So should we all be hitting the shops while the going is good? Not quite…
What’s caused negative inflation?
The Consumer Prices Index (CPI) measure of inflation charts the cost of everyday items year-on-year, using a ‘typical shopping basket’ of the day. Typically, these prices rise over time – but as wages rise too, it should all be relative.
However, since the start of this year, everyday costs have become cheaper. Oil prices have fallen, which means motorists are paying less for their petrol. And the ongoing price war between supermarkets (many followed Asda’s lead and cut their prices in April), has also meant the cost of our weekly grocery shop has fallen.

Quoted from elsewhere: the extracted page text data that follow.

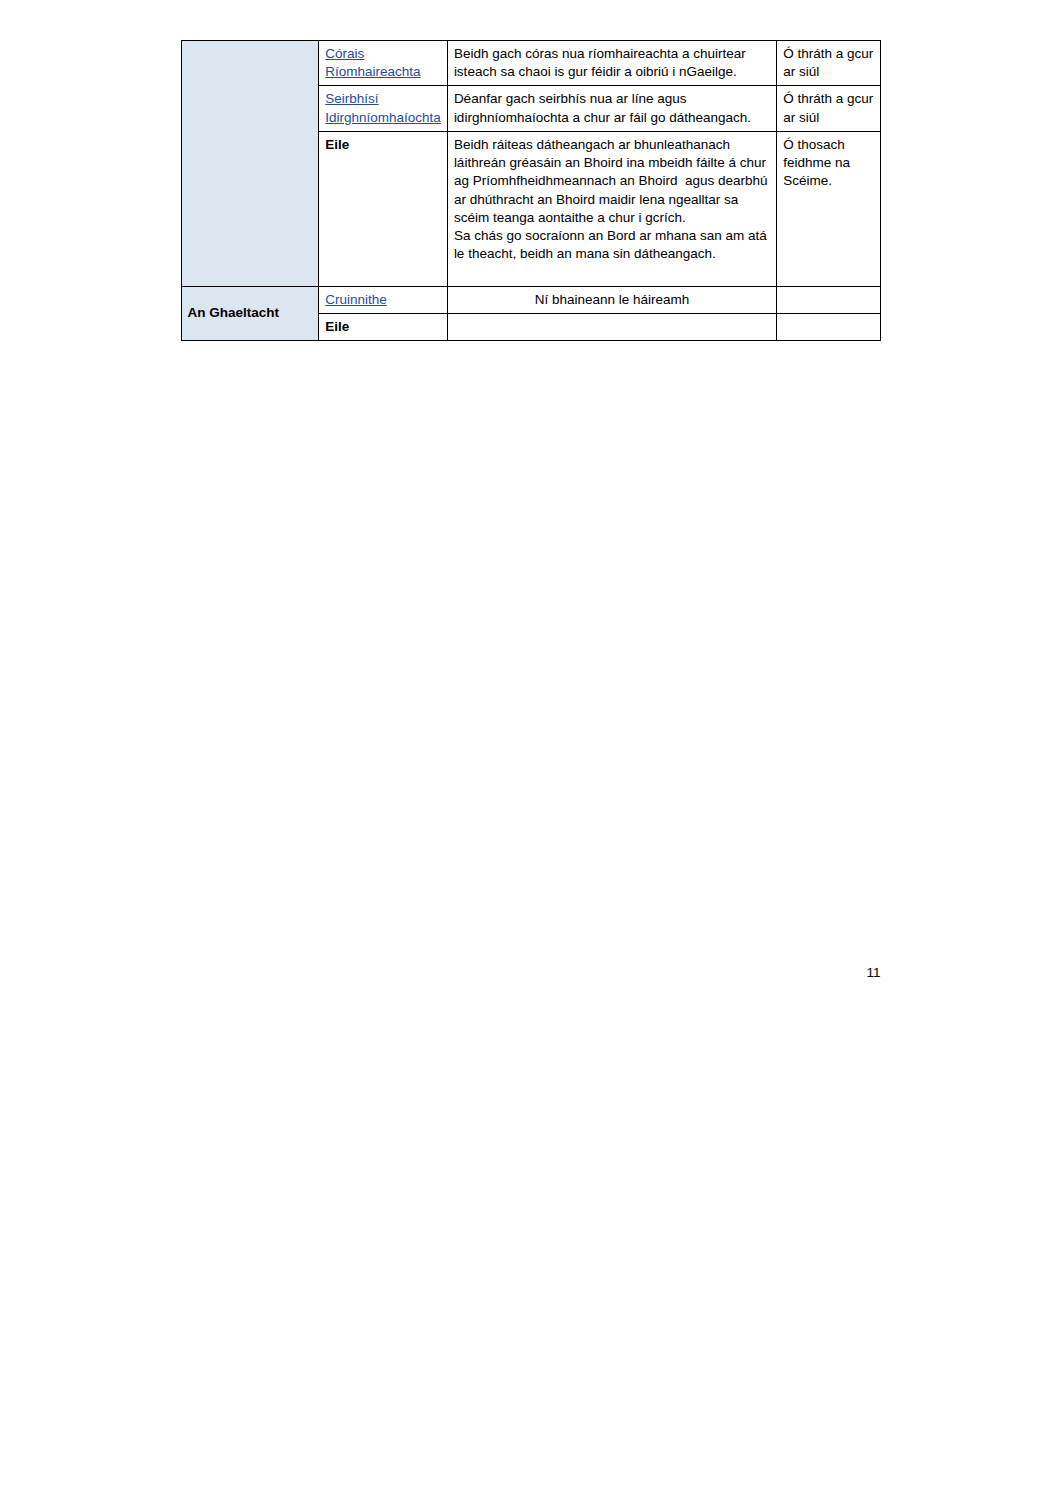| | Córais Ríomhaireachta | Beidh gach córas nua ríomhaireachta a chuirtear isteach sa chaoi is gur féidir a oibriú i nGaeilge. | Ó thráth a gcur ar siúl |
| Seirbhísí Idirghníomhaíochta | Déanfar gach seirbhís nua ar líne agus idirghníomhaíochta a chur ar fáil go dátheangach. | Ó thráth a gcur ar siúl |
| Eile | Beidh ráiteas dátheangach ar bhunleathanach láithreán gréasáin an Bhoird ina mbeidh fáilte á chur ag Príomhfheidhmeannach an Bhoird agus dearbhú ar dhúthracht an Bhoird maidir lena ngealltar sa scéim teanga aontaithe a chur i gcrích. Sa chás go socraíonn an Bord ar mhana san am atá le theacht, beidh an mana sin dátheangach. | Ó thosach feidhme na Scéime. |
| An Ghaeltacht | Cruinnithe | Ní bhaineann le háireamh | |
| Eile | | |
11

(Mortgage rates are also getting cheaper – though, actually housing costs are not factored into CPI. They are measured as part of RPI (Retail Prices Index) instead which stood at 0.9% in April.)
The fact that CPI has now fallen into negative territories means we have more money in our pocket – but it’s not necessarily all good news. Take a look at our round-up of how negative inflation could affect you for the better or worse:
Good for your pocket
- Prices are cheaper: First and foremost, negative inflation means your money will stretch that little bit further. For example, a shopping basket items that set you back £100 in April 2014, would have cost you £99.90 in April this year.
Bank of England Governor, Mark Carney said last week: “The British people should enjoy this period of very low energy prices, very low food prices – and enjoy it while it lasts.”
- Safety for pensioners: Under the ‘triple lock’ system, state pensions increase by whichever figure is highest; inflation, wage growth or 2.5%. In April, pensioners’ state pensions would have benefitted from the safeguard of the 2.5% option.
- Cheaper mortgages: If prices are either stable or falling, people have more disposable income which (broadly speaking) means they will need to borrow less. And when demand for loans is reduced, lenders offer lower interest rates. This means mortgage rates could remain competitive or even get cheaper.
- Renting through the council: Some housing associations and social landlords set their rents in line with CPI + 1%. While this figure is usually taken from the CPI figure each September, if negative inflation continues for another four months, rents could increase by just 1%.
Not-so-good for your pocket
- Savings returns will be disappointing: Negative inflation means that interest rates will remain low. Savers will already be well aware that returns on savings accounts are not as favourable as they have been compared to previous years, and negative inflation will only prolong disappointing saving rates.
- Negotiations for pay increases: Employment unions often use inflation as a bargaining tool when it comes to getting wage increases for their members. Falling CPI won’t support this argument.
What’s the difference between negative inflation and deflation?
Deflation is typically attributed to a sustained period of negative growth – such as has been the case in Japan over the past two decades. When prices are falling, people tend to put off making purchases in case they fall further. This creates a ‘deflationary spiral’ which can spell several years of disappointing growth or stagnation.
Negative inflation is when CPI (or another measure) is seen as temporarily dipping below that 0% threshold – as is the case now. In fact, Chancellor, George Osborne has also affirmed that measures are in place to prevent deflationary risks affecting the economy.
In the meantime, we’d be inclined to take the advice of Mark Carney and make the most of a temporary drop in prices while they are still around.
Did you know? The Bank of England is responsible for keeping the CPI measure of inflation as close to the government’s target of 2% as possible.